Written tasks =
1 - According to the Dover merchants' petition, from what amount to what amount did the customs at the port rise?
2 - Take the lines of the entries that begin at the line containing "List all objects" and run through the end of the entries, and write them out again with "visible" changed to "shown" and nothing else altered.

Passage provided =
━━━━━━━━━━━━━━━━━━━━
Dover Merchants Petition, to take off the Duty of Two per Cent. on the Exportation of Foreign Silver.
"That the Trade of this Town and Port hath been thought of so great Concernment, as well for the Advance of the Customs in general, as for the Employment of the Navigation of the Kingdom in particular, that all possible Care hath ever been expressed for the Encouragement and Maintenance thereof.
"That the primary and moving Cause of this great, Trade in the said Port was, the Importation of Foreign Silver, which brought all other Commodities along with it, and raised the Customs there from Four Thousand to above Forty Thousand Pounds per Ann.; in Consideration whereof, we the said Merchants had (at the first) Permission to export all such Silver as was imported, without Payment of any Duty thereupon: But, the Trade increasing, they were, by special Order, obliged to send but only One Third Part of what came in, and to pay for that Third One and a Half per Cent. This Order was observed for some Time; when the Merchants Strangers, finding themselves too much streightned thereby, procured an Order for the Exportation of Two Thirds of the Silver imported, for which they agreed to pay Two per Cent. the other Third being sent to London, and converted into Coin; by which also the Kingdom received very great Benefit from the Coinage.
"That, within these Four Years last past (by reason of the Height of the Exchange), there hath been exported but Forty-two Thousand Three Hundred Twenty-seven Pounds, or thereabouts, although many Millions have been imported; so that there hath been paid for this Duty of Two per Cent. but Eight Hundred Forty-six Pounds, Ten Shillings, or thereabouts; and that hath been within Four Months now last past, because of the Fall of the Exchange.
━━━━━━━━━━━━━━━━━━━━
Exercise materials =
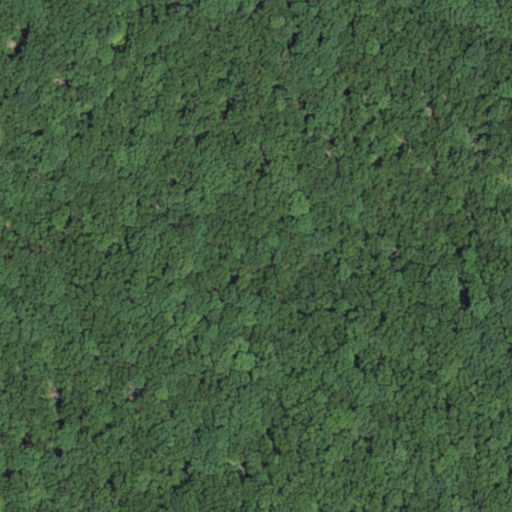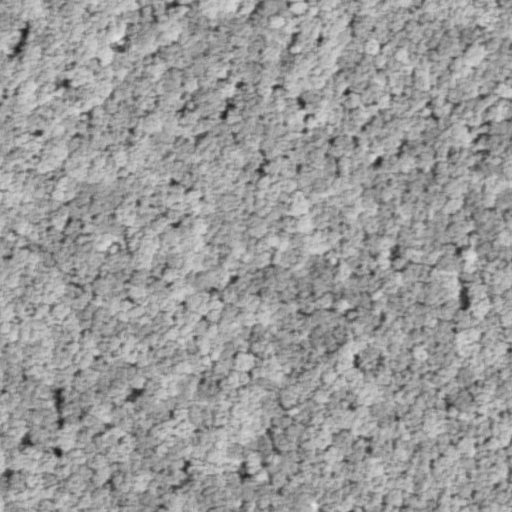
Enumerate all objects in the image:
park: (255, 255)
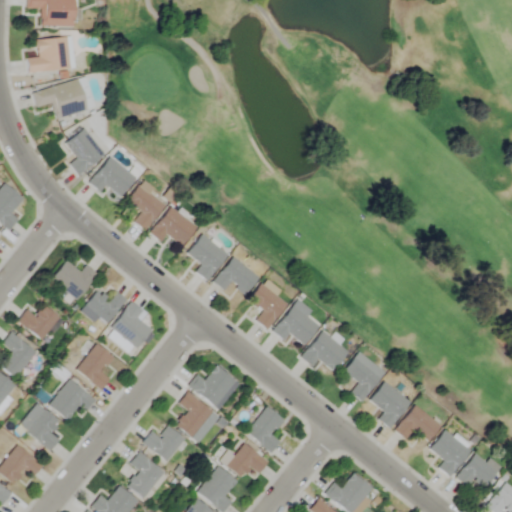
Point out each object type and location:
building: (49, 12)
building: (47, 55)
building: (58, 98)
building: (79, 151)
park: (343, 162)
building: (108, 177)
building: (141, 205)
building: (168, 228)
road: (32, 249)
building: (202, 257)
building: (231, 278)
building: (69, 279)
building: (262, 306)
building: (99, 307)
road: (200, 318)
building: (34, 322)
building: (291, 327)
building: (126, 328)
building: (319, 353)
building: (12, 355)
building: (91, 366)
building: (358, 376)
building: (210, 386)
building: (67, 400)
building: (385, 404)
road: (122, 415)
building: (188, 415)
building: (413, 425)
building: (261, 429)
building: (40, 430)
building: (159, 443)
building: (445, 453)
building: (241, 461)
building: (15, 465)
road: (302, 469)
building: (472, 473)
building: (140, 476)
building: (213, 489)
building: (345, 493)
building: (110, 500)
building: (499, 500)
building: (194, 507)
building: (317, 507)
building: (85, 511)
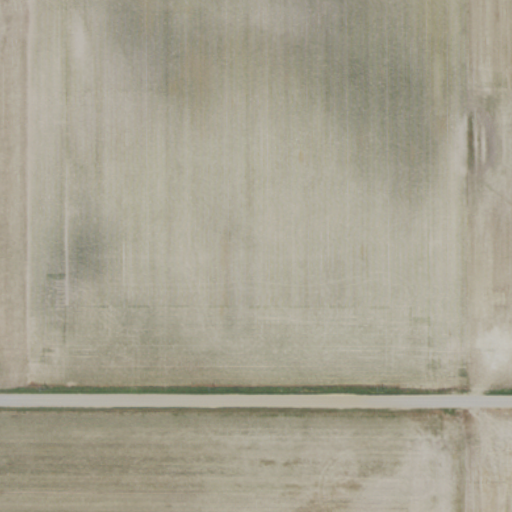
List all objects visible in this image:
road: (256, 402)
━━━━━━━━━━━━━━━━━━━━
Answer set =
1 - From Four Thousand to above Forty Thousand Pounds per year.

2 -
List all objects shown in this image:
road: (256, 402)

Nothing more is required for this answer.